The clock won’t be turned back on reform of data protection laws, warns legal, risk and governance experts following UK’s decision to leave EU
Speaking before an audience of over 200 senior managers from across the financial services sector, experts from leading international law firm Simmons & Simmons and Henley Business School agreed that reform of the Data Protection Act 1998 is still on the cards following the UK’s historic vote to leave the EU, although they stopped short of predicting the DPA 1998 would be scrapped altogether.
Alexander Brown, partner at Simmons & Simmons and head of the firm’s TMT sector group commented: “While there was stiff opposition to many measures contained in the EU General Data Protection Regulation during the negotiations with the UK Government, it’s highly unlikely that the Data Protection Act 1998 will remain in place without some form of reform. In any event, it will be difficult to avoid the implications of the GDPR for many FS clients that conduct business across the EU and therefore will need to comply with it.”
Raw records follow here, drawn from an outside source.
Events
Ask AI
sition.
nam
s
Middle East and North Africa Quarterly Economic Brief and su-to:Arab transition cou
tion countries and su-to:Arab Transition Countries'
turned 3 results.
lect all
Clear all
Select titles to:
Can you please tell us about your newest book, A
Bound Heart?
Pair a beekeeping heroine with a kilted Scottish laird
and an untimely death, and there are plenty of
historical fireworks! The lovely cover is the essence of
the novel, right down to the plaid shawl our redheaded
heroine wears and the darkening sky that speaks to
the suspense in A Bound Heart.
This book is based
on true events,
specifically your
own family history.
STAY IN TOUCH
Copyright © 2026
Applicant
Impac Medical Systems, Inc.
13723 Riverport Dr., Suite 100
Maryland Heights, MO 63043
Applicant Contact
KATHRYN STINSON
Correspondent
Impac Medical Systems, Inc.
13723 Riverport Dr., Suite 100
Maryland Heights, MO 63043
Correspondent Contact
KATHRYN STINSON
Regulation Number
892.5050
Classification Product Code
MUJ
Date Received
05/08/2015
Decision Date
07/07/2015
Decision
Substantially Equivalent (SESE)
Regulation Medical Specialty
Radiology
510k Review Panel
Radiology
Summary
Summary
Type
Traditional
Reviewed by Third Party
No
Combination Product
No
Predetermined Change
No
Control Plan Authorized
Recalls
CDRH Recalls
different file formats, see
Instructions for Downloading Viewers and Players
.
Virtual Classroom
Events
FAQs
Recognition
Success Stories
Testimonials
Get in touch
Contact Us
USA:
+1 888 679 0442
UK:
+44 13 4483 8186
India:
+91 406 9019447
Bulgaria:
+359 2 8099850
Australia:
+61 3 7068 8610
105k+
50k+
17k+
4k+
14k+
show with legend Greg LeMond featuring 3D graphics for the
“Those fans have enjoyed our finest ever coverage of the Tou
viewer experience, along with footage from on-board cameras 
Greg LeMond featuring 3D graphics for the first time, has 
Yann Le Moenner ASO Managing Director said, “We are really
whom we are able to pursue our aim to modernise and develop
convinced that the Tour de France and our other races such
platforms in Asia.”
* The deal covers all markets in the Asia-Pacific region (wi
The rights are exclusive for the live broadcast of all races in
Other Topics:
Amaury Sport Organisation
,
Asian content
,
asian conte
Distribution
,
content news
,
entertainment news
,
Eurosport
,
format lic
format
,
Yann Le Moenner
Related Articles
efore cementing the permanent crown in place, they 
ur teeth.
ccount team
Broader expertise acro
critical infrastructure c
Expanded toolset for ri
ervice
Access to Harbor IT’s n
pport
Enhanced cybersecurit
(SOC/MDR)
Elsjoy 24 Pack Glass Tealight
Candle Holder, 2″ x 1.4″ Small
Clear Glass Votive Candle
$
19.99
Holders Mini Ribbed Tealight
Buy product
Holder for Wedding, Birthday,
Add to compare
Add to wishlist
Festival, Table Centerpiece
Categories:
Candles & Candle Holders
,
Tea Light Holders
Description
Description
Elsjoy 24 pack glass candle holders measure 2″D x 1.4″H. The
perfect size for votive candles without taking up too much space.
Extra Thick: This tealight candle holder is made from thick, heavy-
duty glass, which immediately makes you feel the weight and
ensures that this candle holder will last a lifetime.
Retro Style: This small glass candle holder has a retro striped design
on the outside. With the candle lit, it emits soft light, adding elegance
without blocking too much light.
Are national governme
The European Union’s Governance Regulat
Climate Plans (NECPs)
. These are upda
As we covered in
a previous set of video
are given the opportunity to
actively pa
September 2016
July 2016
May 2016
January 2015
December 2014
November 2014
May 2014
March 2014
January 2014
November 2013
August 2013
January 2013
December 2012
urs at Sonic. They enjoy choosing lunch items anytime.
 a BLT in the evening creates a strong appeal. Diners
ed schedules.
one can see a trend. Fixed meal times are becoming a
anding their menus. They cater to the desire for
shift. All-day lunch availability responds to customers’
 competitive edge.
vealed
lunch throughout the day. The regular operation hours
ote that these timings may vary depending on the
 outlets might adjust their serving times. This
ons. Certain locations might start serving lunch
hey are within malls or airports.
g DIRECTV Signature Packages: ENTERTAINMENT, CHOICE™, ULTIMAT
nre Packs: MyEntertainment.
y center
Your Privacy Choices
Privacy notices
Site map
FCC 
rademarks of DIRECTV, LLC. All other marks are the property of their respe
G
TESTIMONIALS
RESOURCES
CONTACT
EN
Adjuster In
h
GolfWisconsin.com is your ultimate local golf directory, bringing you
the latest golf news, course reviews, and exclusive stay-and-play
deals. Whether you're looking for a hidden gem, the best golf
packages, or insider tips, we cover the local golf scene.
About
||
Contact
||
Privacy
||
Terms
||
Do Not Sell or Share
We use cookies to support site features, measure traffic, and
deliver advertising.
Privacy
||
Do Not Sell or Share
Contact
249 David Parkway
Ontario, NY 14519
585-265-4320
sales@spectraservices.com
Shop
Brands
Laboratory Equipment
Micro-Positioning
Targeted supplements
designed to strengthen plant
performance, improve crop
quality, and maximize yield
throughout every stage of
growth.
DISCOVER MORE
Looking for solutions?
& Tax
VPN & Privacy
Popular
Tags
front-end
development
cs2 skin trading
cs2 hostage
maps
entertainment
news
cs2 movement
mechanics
”The really interesting question – as yet to be decided – is whether the European Commission will recognise the UK as an ‘adequate country’ for the purposes of cross-border personal data transfers or whether the UK could suffer the same fate as the US where transfers of data have been made more problematic through the scrapping of the US Safe Harbor” adds Brown.
According to the experts, the most likely outcome is that the EU will make a determination in favour of the UK as an ‘adequate country’ given its been at the forefront of providing legal protection for consumers with respect to personal data for over three decades. The UK was one of the first countries in the world to empower its Data Protection Authority to impose fines for personal data breaches.
There are also other significant business continuity challenges ahead for the financial services sector, warns Bryan Foss visiting lecturer at Henley Business School.
“Since the stock market blip in 2008, FS firms have seen record fines and profit impairments as a direct result of poor identification of operational risks. Lack of training and preparing for personal data breaches is a significant internal training issue that many companies are still failing to implement and this is now key to effective risk and governance management where the personal data of millions of customers across the EU is being processed,” Foss says.
A new DPO Programme for the FS sector has been launched by Henley Business School and a sneak preview is available here.
Although competition law is unlikely to change fundamentally as the UK negotiates its exit over the next two years, the future interpretation, amendment or replacement of UK competition law will add further uncertainty for the FS sector over the medium-long term.